THE PROBLEM: All that is asked is a faithful reproduction of the entries.

DATA FOR PROCESSING:
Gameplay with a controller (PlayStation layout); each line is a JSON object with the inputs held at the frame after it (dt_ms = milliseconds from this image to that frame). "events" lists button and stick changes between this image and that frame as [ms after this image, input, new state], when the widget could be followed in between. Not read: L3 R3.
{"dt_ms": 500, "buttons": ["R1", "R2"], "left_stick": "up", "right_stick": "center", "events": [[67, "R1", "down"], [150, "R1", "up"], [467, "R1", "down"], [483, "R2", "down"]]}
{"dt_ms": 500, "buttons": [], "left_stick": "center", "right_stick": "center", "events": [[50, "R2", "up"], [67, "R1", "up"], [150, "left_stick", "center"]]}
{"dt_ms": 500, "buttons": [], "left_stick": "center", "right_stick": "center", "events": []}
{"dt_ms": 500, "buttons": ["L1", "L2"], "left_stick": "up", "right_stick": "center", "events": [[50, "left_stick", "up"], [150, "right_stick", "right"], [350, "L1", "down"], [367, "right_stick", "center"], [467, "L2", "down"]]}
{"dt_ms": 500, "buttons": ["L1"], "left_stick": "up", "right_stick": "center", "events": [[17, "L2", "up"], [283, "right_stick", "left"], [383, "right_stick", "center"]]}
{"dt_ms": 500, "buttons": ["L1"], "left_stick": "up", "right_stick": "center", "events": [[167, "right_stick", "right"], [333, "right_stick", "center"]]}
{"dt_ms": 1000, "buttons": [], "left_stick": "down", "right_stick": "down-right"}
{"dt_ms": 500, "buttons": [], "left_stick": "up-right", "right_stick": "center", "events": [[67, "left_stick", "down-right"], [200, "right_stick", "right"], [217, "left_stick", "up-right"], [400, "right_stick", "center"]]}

YOUR SOLUTION:
Gameplay with a controller (PlayStation layout); each line is a JSON object with the inputs held at the frame after it (dt_ms = milliseconds from this image to that frame). "events" lists button and stick changes between this image and that frame as [ms after this image, input, new state], when the widget could be followed in between. Not read: L3 R3.
{"dt_ms": 500, "buttons": ["R1", "R2"], "left_stick": "up", "right_stick": "center", "events": [[67, "R1", "down"], [150, "R1", "up"], [467, "R1", "down"], [483, "R2", "down"]]}
{"dt_ms": 500, "buttons": [], "left_stick": "center", "right_stick": "center", "events": [[50, "R2", "up"], [67, "R1", "up"], [150, "left_stick", "center"]]}
{"dt_ms": 500, "buttons": [], "left_stick": "center", "right_stick": "center", "events": []}
{"dt_ms": 500, "buttons": ["L1", "L2"], "left_stick": "up", "right_stick": "center", "events": [[50, "left_stick", "up"], [150, "right_stick", "right"], [350, "L1", "down"], [367, "right_stick", "center"], [467, "L2", "down"]]}
{"dt_ms": 500, "buttons": ["L1"], "left_stick": "up", "right_stick": "center", "events": [[17, "L2", "up"], [283, "right_stick", "left"], [383, "right_stick", "center"]]}
{"dt_ms": 500, "buttons": ["L1"], "left_stick": "up", "right_stick": "center", "events": [[167, "right_stick", "right"], [333, "right_stick", "center"]]}
{"dt_ms": 1000, "buttons": [], "left_stick": "down", "right_stick": "down-right"}
{"dt_ms": 500, "buttons": [], "left_stick": "up-right", "right_stick": "center", "events": [[67, "left_stick", "down-right"], [200, "right_stick", "right"], [217, "left_stick", "up-right"], [400, "right_stick", "center"]]}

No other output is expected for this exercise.